Jan. 23 (Bloomberg) -- Options to protect against losses in Indian stocks fell to the lowest level since October amid expectation the central bank will keep interest rates unchanged and as the rupee strengthened.
India VIX, a gauge of options prices in the S&P CNX Nifty Index, was 22.64 at 12:15 p.m. in Mumbai, near the lowest since Oct. 28, data compiled by Bloomberg show. VIX soared 64 percent last year, its biggest annual gain since 2008 when the Nifty had its largest-ever yearly decline.
Indian equities are set for their best January since 2001 amid signs Europe will contain its debt crisis and expectation the central bank will ease its monetary policy to spur growth. The Reserve Bank of India, which raised borrowing costs seven times last year to tame the fastest inflation among so-called BRIC nations, will keep its benchmark rate at 8.5 percent at a review tomorrow, all 20 economists said in a Bloomberg survey.
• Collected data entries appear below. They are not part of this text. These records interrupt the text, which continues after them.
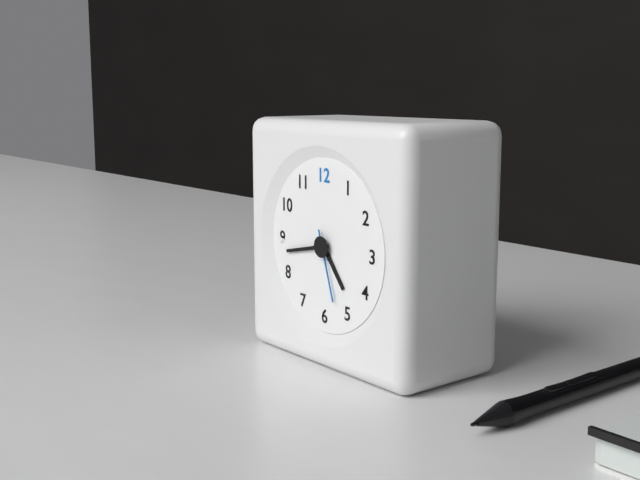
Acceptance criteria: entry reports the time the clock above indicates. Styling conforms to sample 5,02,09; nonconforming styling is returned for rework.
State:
4,43,27
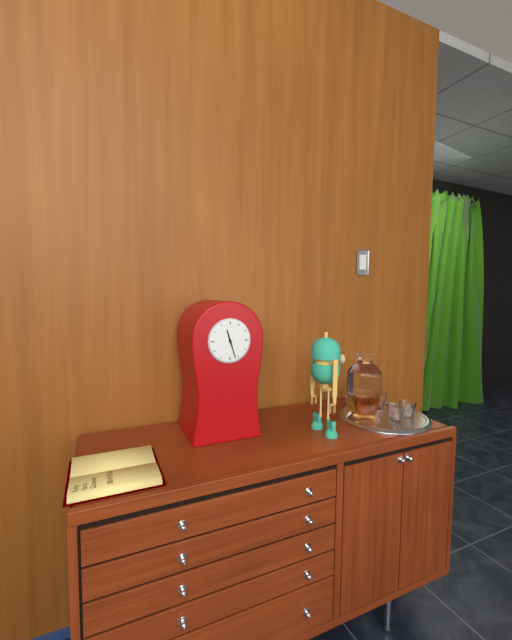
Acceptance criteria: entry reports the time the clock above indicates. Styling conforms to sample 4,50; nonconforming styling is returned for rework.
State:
11,27
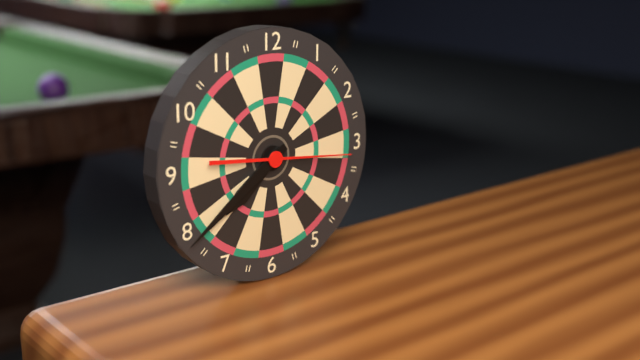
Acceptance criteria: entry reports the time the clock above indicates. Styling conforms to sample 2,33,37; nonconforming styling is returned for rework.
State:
7,39,16
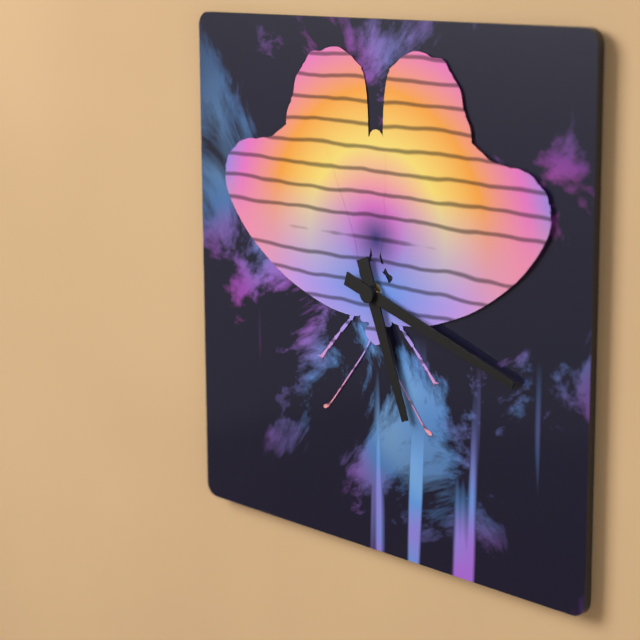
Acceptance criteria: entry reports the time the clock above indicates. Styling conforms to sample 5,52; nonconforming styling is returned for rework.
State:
5,18
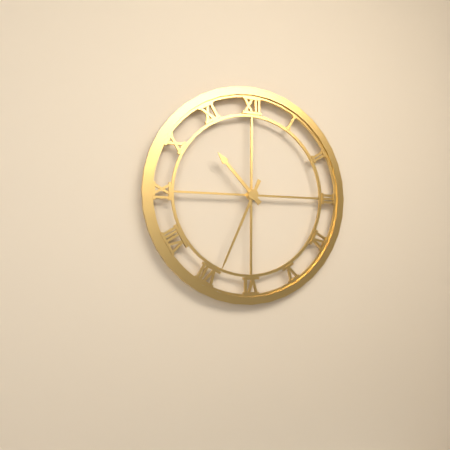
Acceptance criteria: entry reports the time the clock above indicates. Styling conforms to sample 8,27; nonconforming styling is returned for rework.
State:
10,34
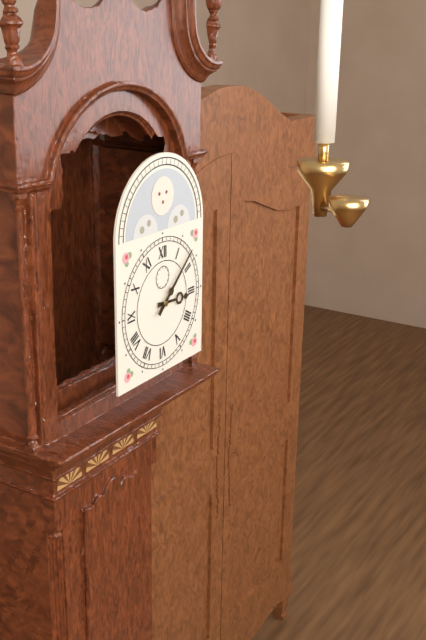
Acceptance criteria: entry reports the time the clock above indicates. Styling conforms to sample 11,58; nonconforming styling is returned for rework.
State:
3,08
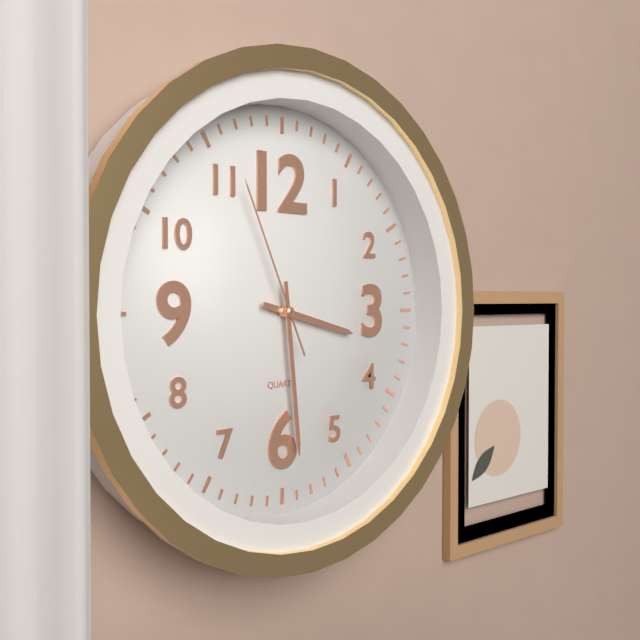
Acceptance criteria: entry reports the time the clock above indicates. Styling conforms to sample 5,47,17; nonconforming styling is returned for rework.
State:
3,29,56
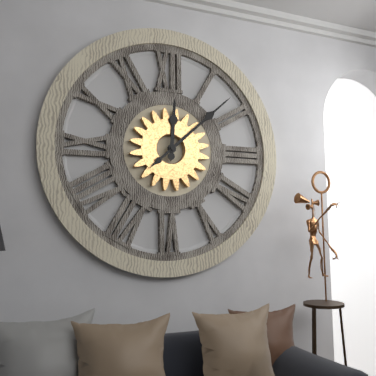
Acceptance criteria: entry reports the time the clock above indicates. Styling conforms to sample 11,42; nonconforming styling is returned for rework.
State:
12,08
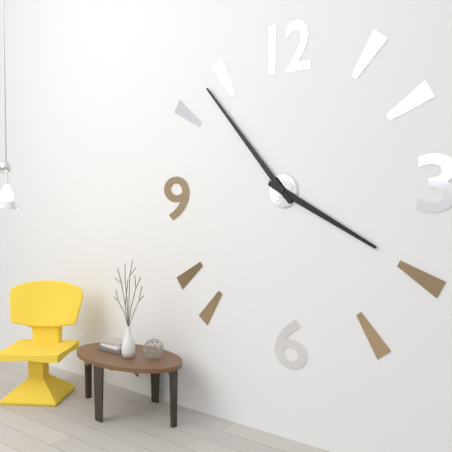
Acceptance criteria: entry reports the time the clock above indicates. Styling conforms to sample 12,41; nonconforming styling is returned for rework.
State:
3,53
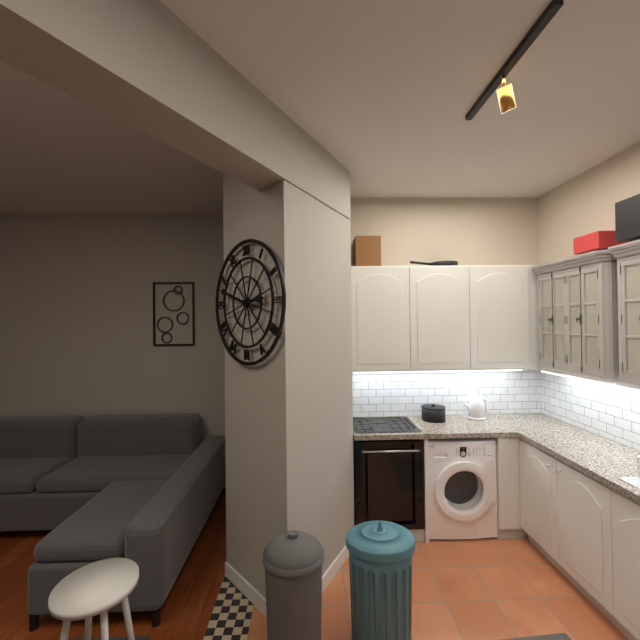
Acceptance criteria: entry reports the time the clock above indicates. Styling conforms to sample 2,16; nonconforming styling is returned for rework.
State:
2,48
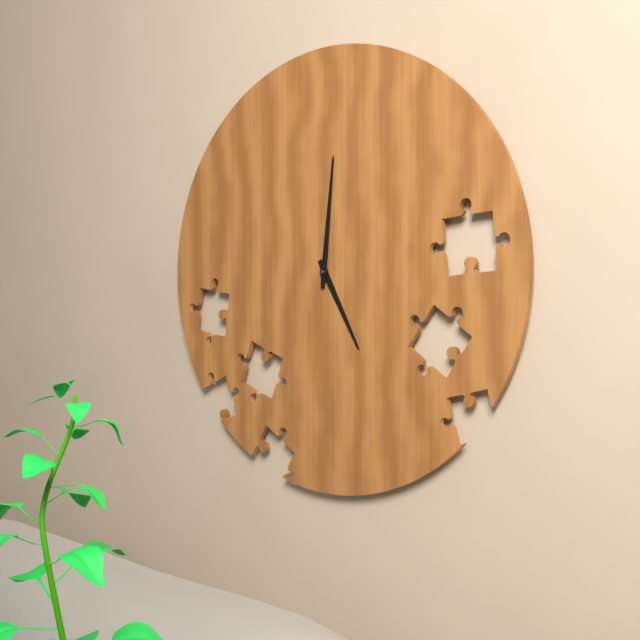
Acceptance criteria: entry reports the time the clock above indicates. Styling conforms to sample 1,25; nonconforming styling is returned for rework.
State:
5,01
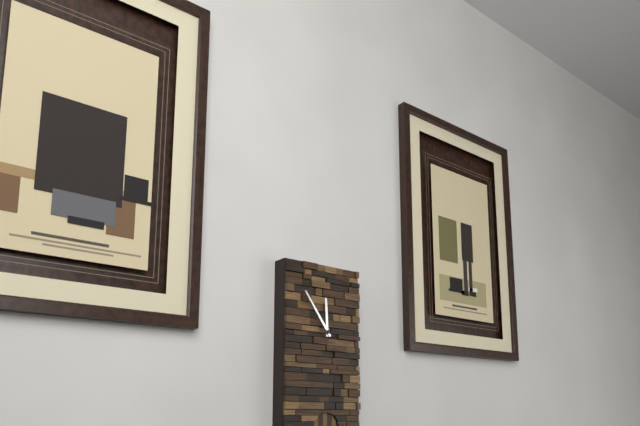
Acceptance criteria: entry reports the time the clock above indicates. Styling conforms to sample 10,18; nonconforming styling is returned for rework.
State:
11,54
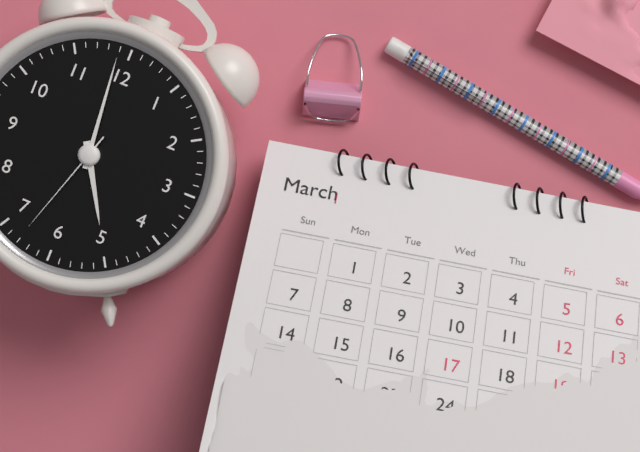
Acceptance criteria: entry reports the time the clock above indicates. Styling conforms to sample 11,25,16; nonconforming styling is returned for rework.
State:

“Risk perception has declined sharply and share prices are getting comfortable,” Ashish Chaturmohta, vice president of derivatives at IIFL Private Wealth, said by phone in Mumbai today. “Expectation of a rate pause, and a rising rupee is giving investors confidence.”
India’s rupee strengthened on speculation international investors will quicken purchases of the nation’s assets as inflation slows. The currency gained 0.2 percent to 50.24 per dollar as of 10:01 a.m. It rose 2.4 percent last week, the most since the five-day period ended Oct. 28.
Foreign investors raised holdings of domestic debt by $3.2 billion this month to $29.3 billion as of Jan. 19, exchange data show, and investments in stocks this year reached $1.2 billion. Inflation slowed to 7.47 percent in December from 9.11 percent the previous month, government data show.
Offshore funds pulled out $512 million from local equities in 2011, fueling the 25 percent drop in the BSE India Sensitive Index and making the rupee that made it Asia’s worst performer.